98. 验证二叉搜索树
题目描述
Given a binary tree, determine if it is a valid binary search tree (BST).Assume a BST is defined as follows:
The left subtree of a node contains only nodes with keys less than the node's key.The right subtree of a node contains only nodes with keys greater than the node's key.Both the left and right subtrees must also be binary search trees.
confused what"{1,#,2,3}"means? > read more on how binary tree is serialized on OJ.

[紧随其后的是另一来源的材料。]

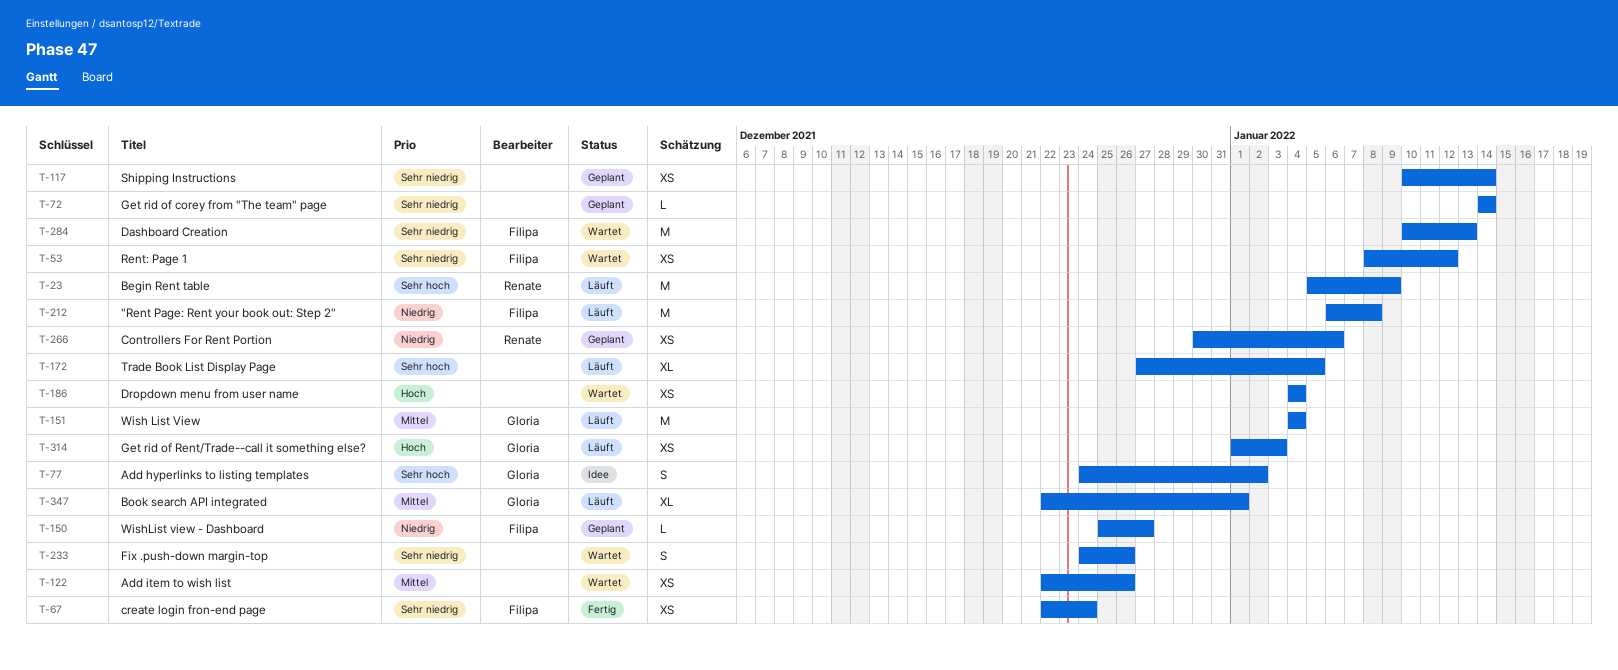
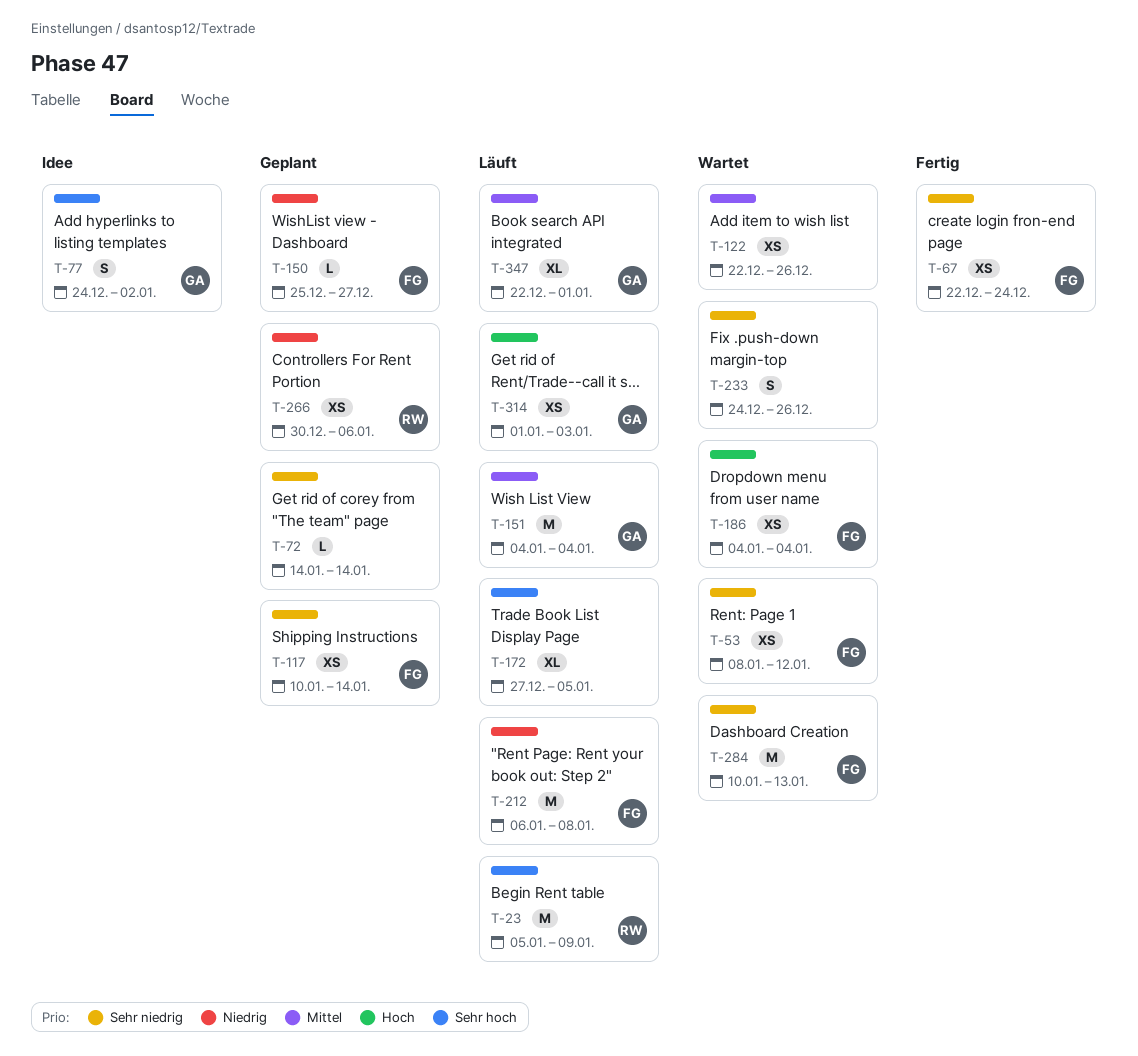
T-117, owner: none -> Filipa
T-186, owner: none -> Filipa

OJ's Binary Tree Serialization:
The serialization of a binary tree follows a level order traversal, where '#' signifies a path terminator where no node exists below.
Here's an example:
1
/ \
2 3
/
4
\
5
The above binary tree is serialized as"{1,2,3,#,#,4,#,#,5}".
/**
* Definition for binary tree
* struct TreeNode {
* int val;
* TreeNode *left;
* TreeNode *right;
* TreeNode(int x) : val(x), left(NULL), right(NULL) {}
* };
*/
思路
如果一颗二叉树是一颗二叉搜索树,那么对这棵树进行中序遍历,得到的是一个递增排序的访问序列,中序遍历,递归方法,思路类似于剑指offer中将二叉搜索树BST变为递增排序的双向链表的思路.
代码实现
class Solution {
public:
bool isValidBST(TreeNode *root) {
if(root == nullptr)
return true;
TreeNode * pre = nullptr;
return isValidBSTCore(root,pre);
}
bool isValidBSTCore(TreeNode *root,TreeNode * & pre){
if(root->left)
{
if(!isValidBSTCore(root->left,pre))
return false;
}
if(pre!=nullptr && root->val <= pre->val)
return false;
pre = root;
if(root->right)
return isValidBSTCore(root->right,pre);
return true;
}
};